Starting from the line containing "text: (147, 183) -> (218, 272), 54 -> 52", write out the rest of the entries exactly, through the final line, including nothing else.
---- MATERIAL PROVIDED
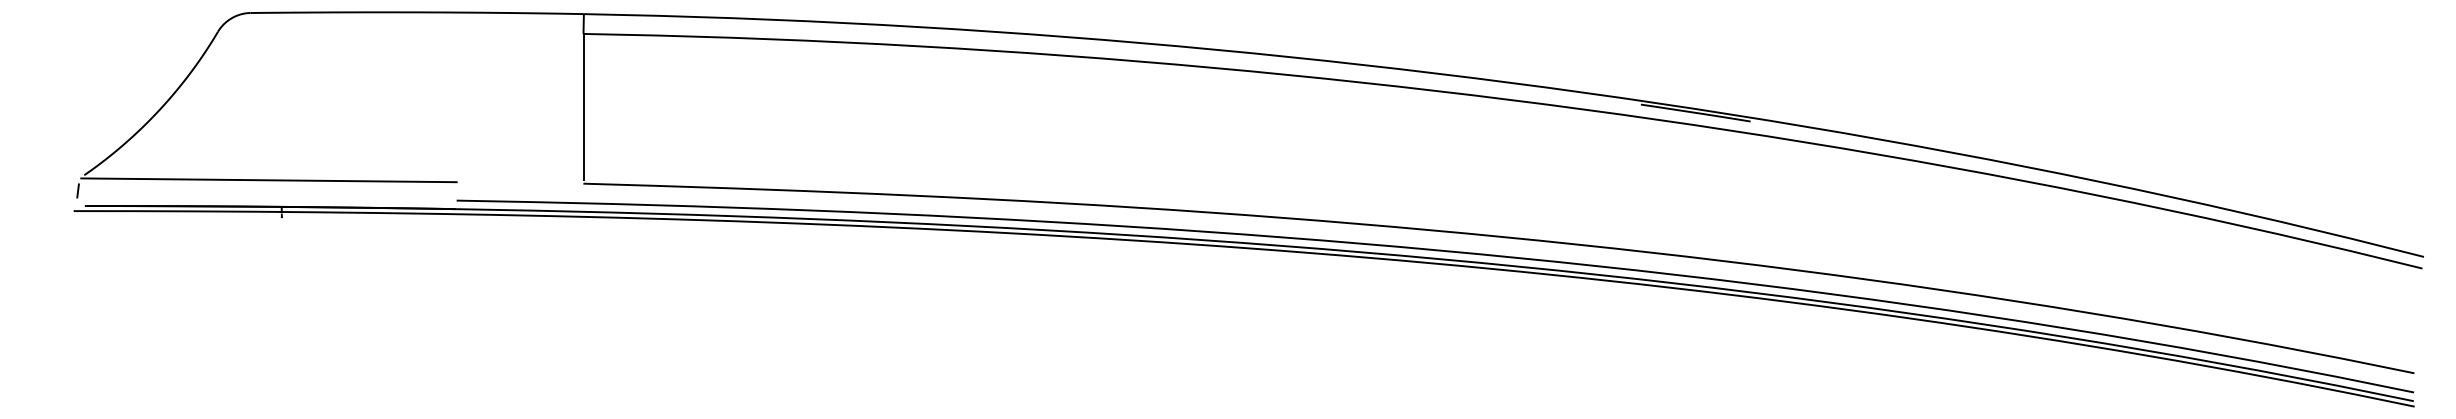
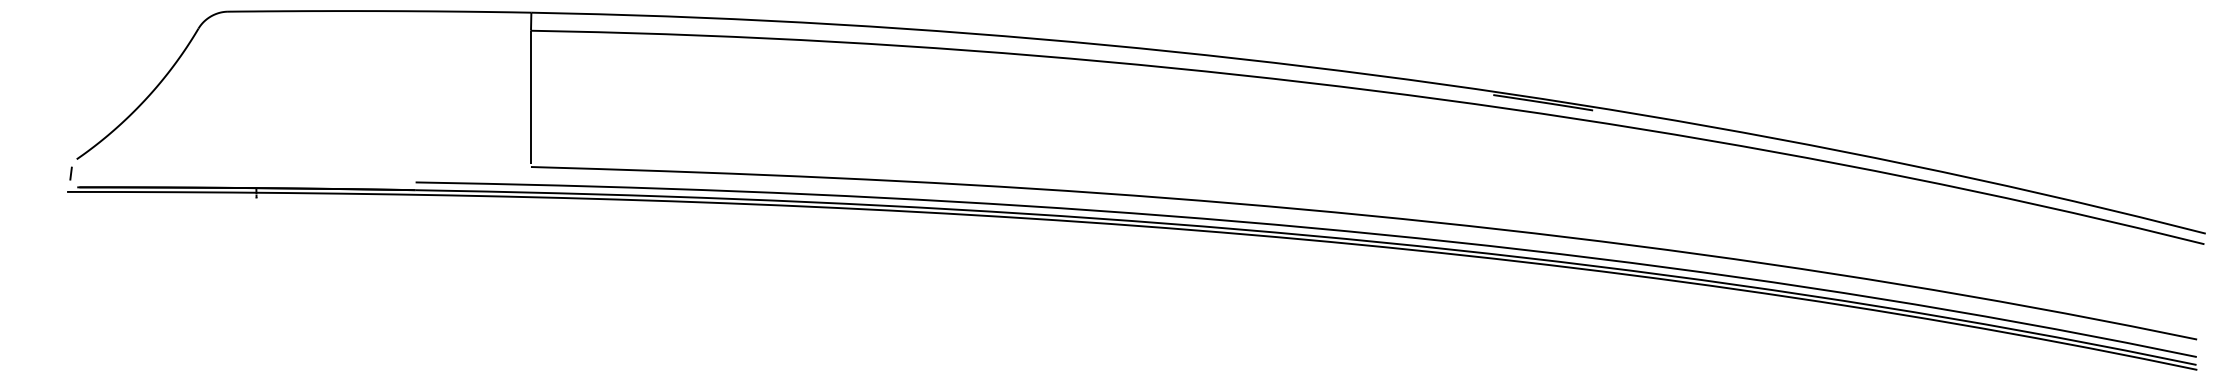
line: (268, 180) -> (244, 164), removed

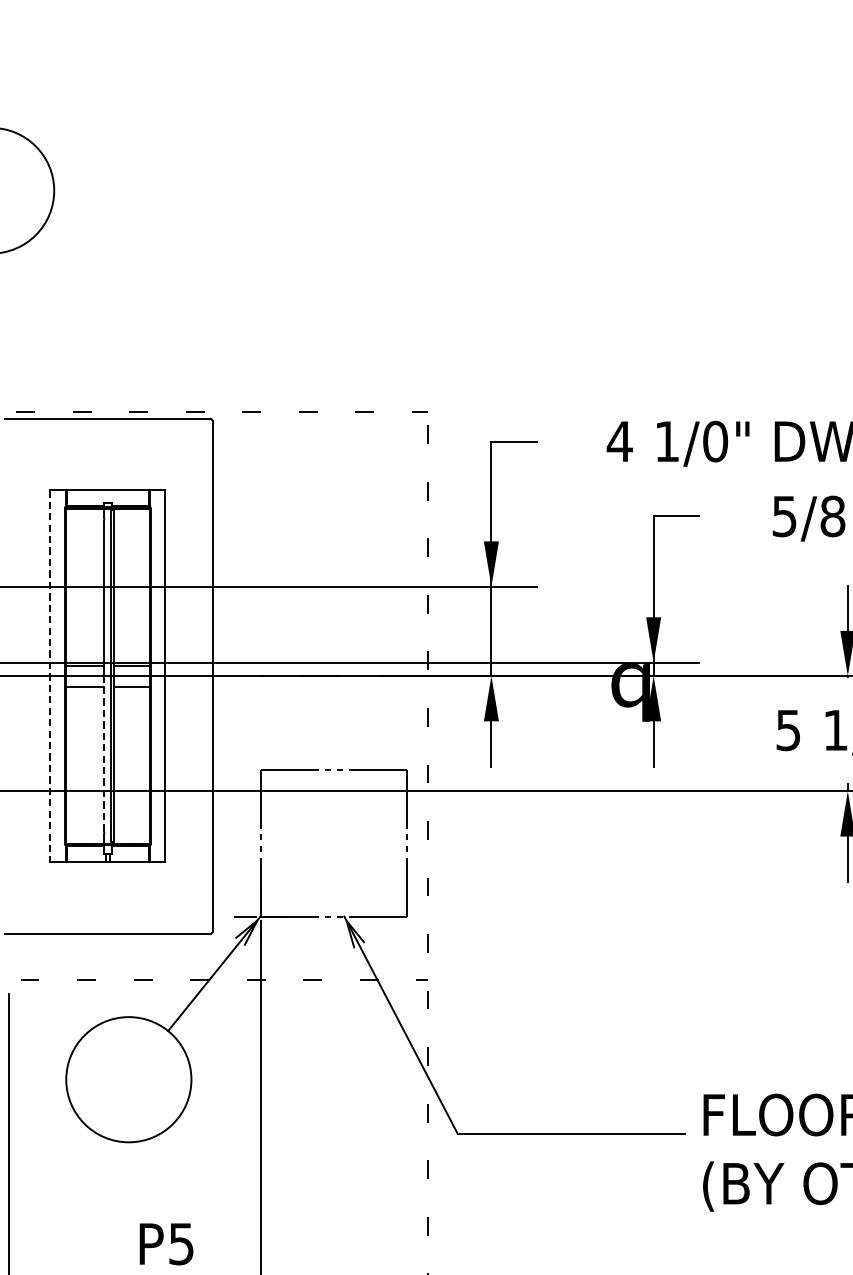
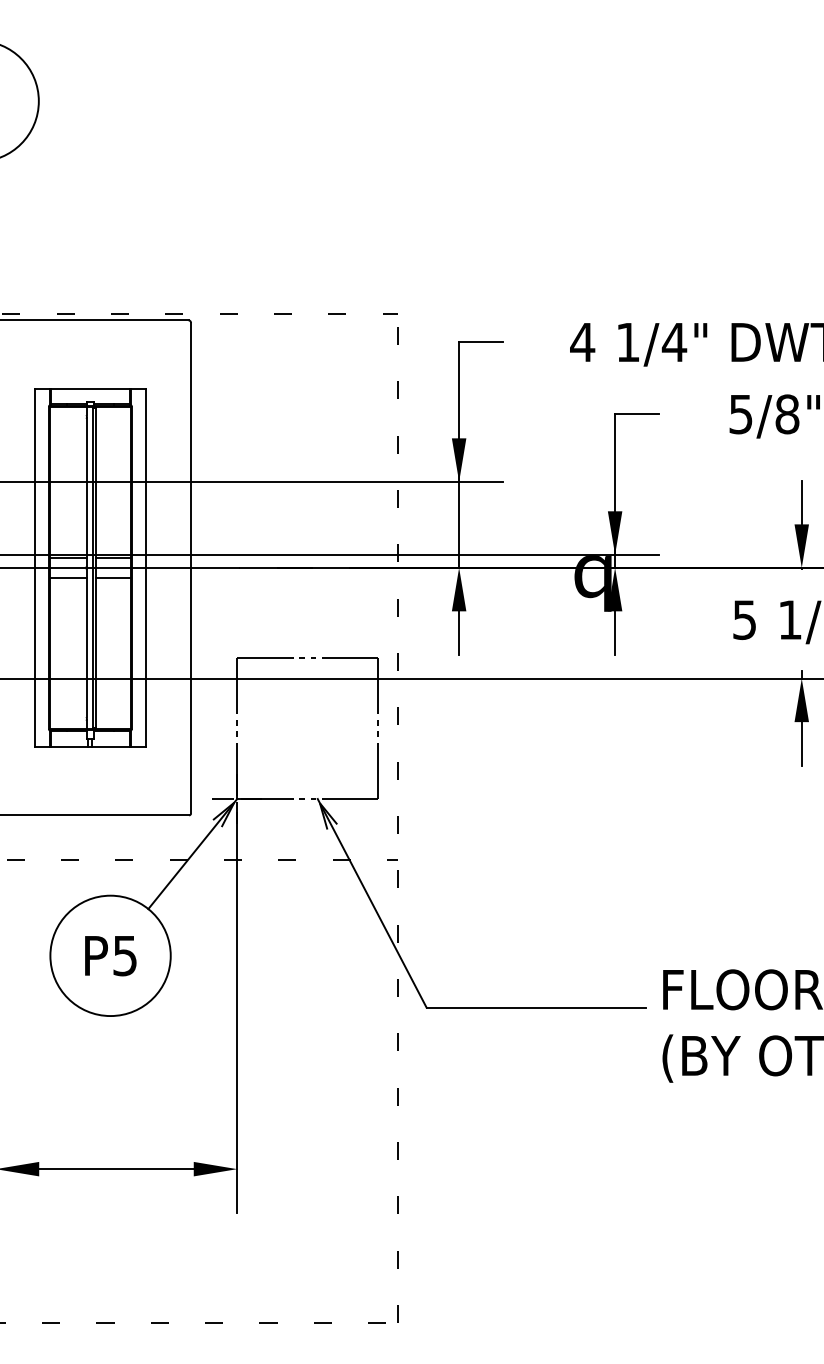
text: (715, 441) -> (674, 342), 1/0" -> 1/4"
line: (50, 675) -> (35, 567), dashed -> solid
line: (103, 754) -> (86, 643), dashed -> solid
text: (166, 1244) -> (110, 956), moved

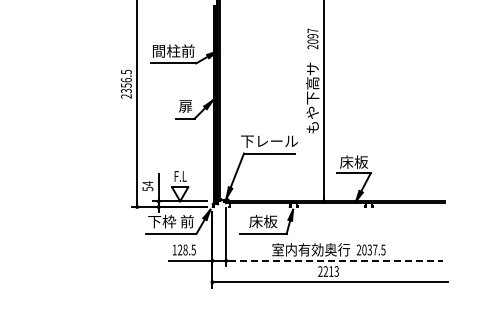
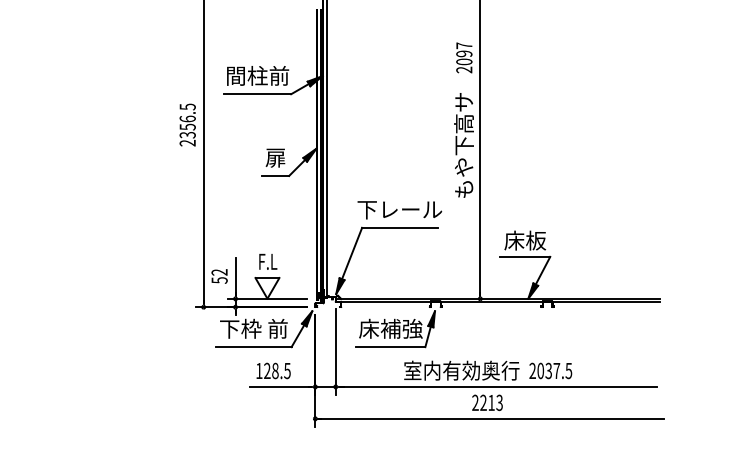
text: (147, 183) -> (218, 272), 54 -> 52
text: (263, 221) -> (391, 328), 床板 -> 床補強
line: (335, 260) -> (497, 386), dashed -> solid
--------
# ANSWER TO THIS TASK:
text: (147, 183) -> (218, 272), 54 -> 52
text: (263, 221) -> (391, 328), 床板 -> 床補強
line: (335, 260) -> (497, 386), dashed -> solid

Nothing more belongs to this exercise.